Cette flexibilité offre aux victimes la possibilité de voir leurs souffrances reconnues et d’obtenir des sanctions ecclésiastiques, même lorsque les délais de prescription ont expiré en justice civile.
Danto Ludovic, prêtre à Nantes et Doyen de la Faculté de Droit canonique de Paris
Pour les personnes victimes de l'abbé Tartu, la procédure canonique avec le TPCN devient ainsi le seul moyen d’obtenir une forme de justice, même si elles ne peuvent plus agir devant un tribunal civil.
Le TPCN : le dernier mot dans le jugement
Bien que le TPCN rende le jugement, c’est l’évêque de la circonscription concernée qui décide si cette décision sera rendue publique. "L’évêque n’a pas le dernier mot sur le fond du jugement, mais il a la responsabilité de sa diffusion", précise Danto Ludovic.
L’évêque doit donc respecter la décision du tribunal, mais il peut choisir de la rendre publique ou non.
Dans l’affaire du père Tartu, Mgr Vincent Jordy insiste sur son rôle d’application de la sentence :
Mon rôle, en tant qu’évêque, est de mettre en œuvre la décision du TPCN, qui a été validée par Rome. Je ne commente pas la décision de justice, je l’applique.
Mgr Vincent Jordy, Evêque de Tours
L’évêque est donc responsable de l’application des sanctions prononcées par le tribunal, sans pouvoir les modifier.
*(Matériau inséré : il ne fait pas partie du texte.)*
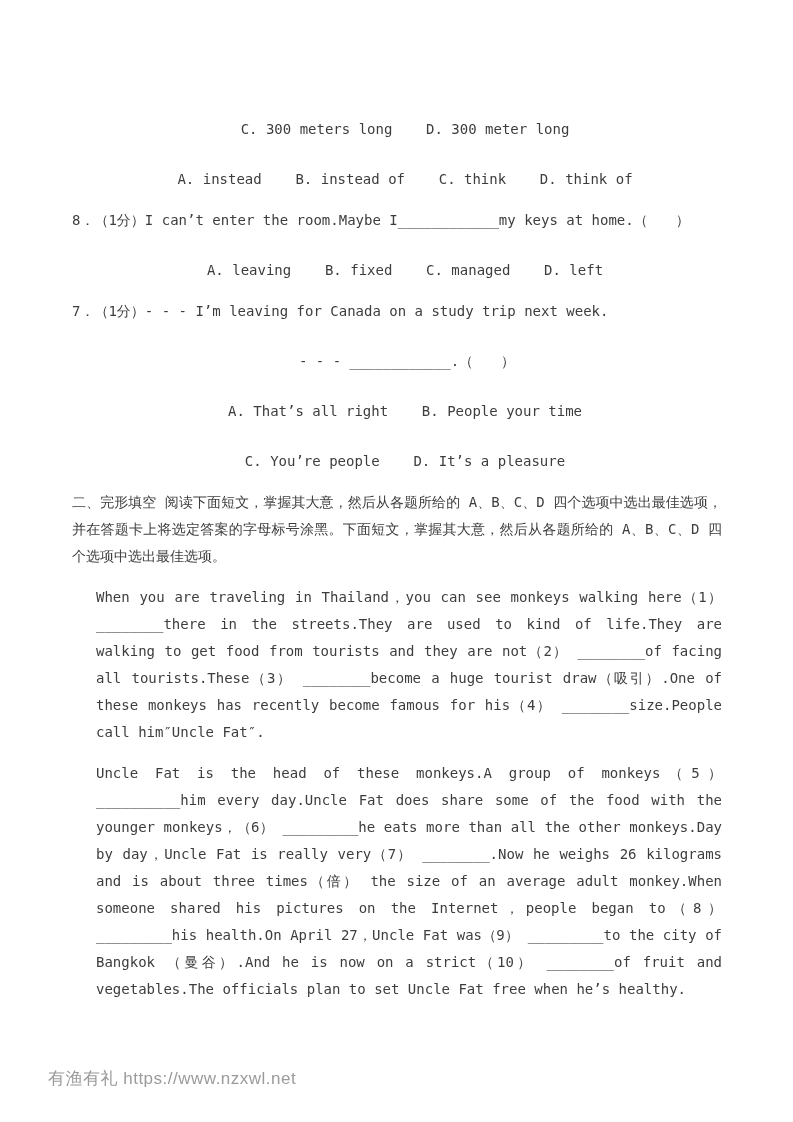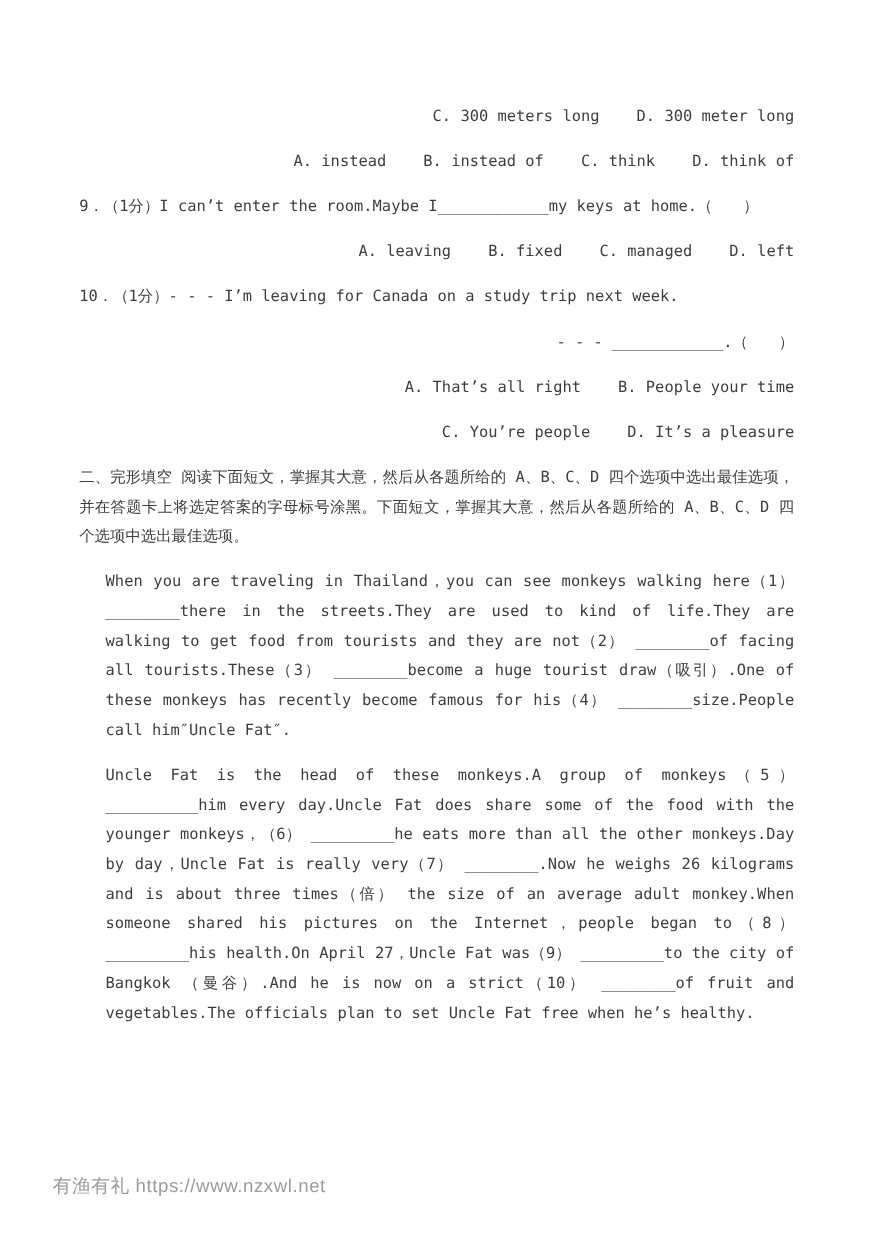"C. 300 meters long D." .para.left { margin-top: none -> 23px; text-align: right -> center }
C’est pourquoi l’instance canonique joue un rôle clé dans le traitement de ces affaires complexes, offrant à l’Église un outil de justice propre, distinct de la justice civile, mais tout aussi important pour la crédibilité de l’institution.
L’un des principes fondamentaux du TPCN est de garantir un procès équitable, où l’accusé peut se défendre.
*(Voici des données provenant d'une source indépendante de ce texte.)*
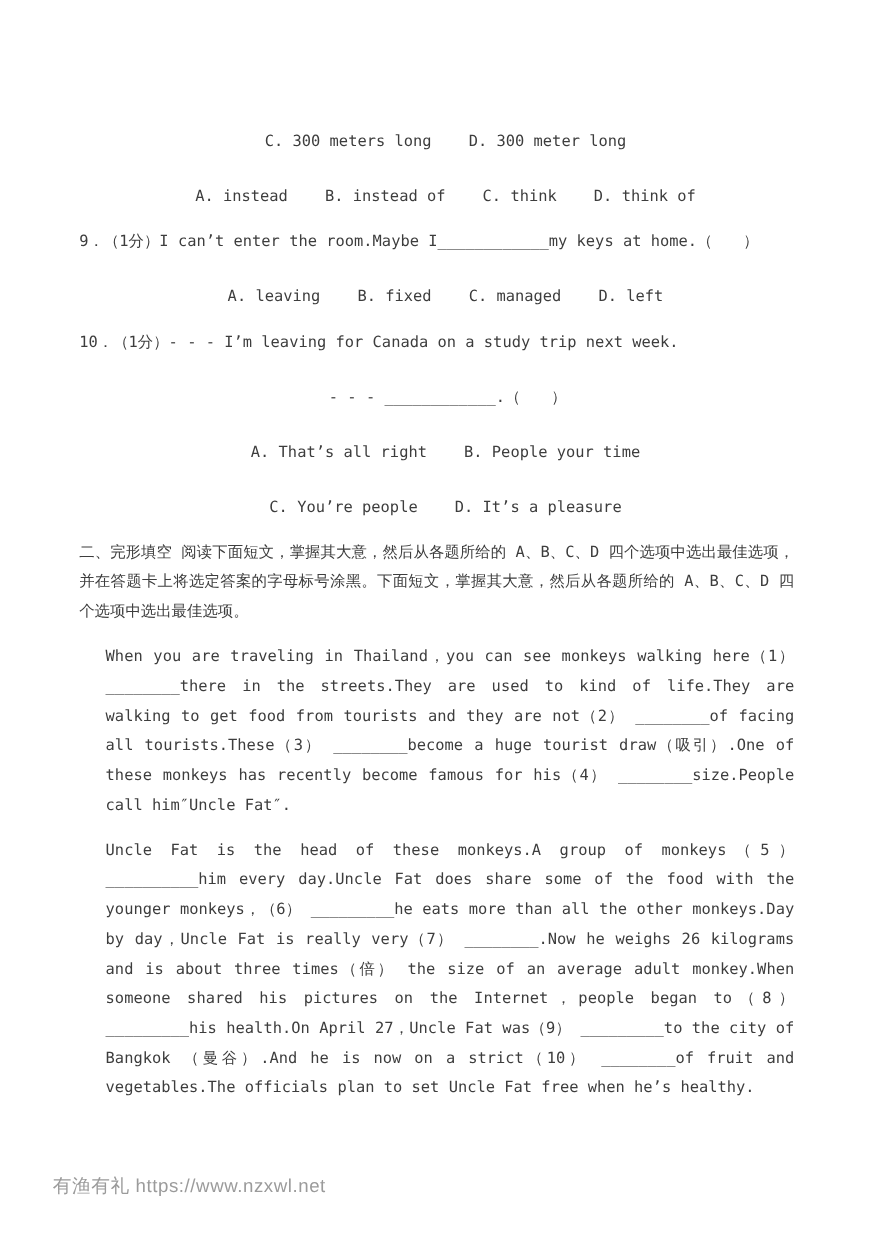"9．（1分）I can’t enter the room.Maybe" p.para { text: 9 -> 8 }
Dans le cas du père Tartu, ce dernier a eu la possibilité de se défendre devant le tribunal.
L’abbé Tartu a été entendu, il y a eu un contradictoire, des témoins ont été auditionnés, et des expertises psychologiques ont été prises en compte
Mgr Vincent Jordy, Evêque de Tours
Bernard Tartu condamné
Selon nos confrères du Parisien, Bernard Tartu, 88 ans, a été "reconnu coupable de ces viols et écope d’une interdiction perpétuelle d’officier."
Selon l’évêque de Tours, Mgr Vincent Jordy, le père Bernard Tartu n’a pas fait appel. Le jugement sera applicable immédiatement.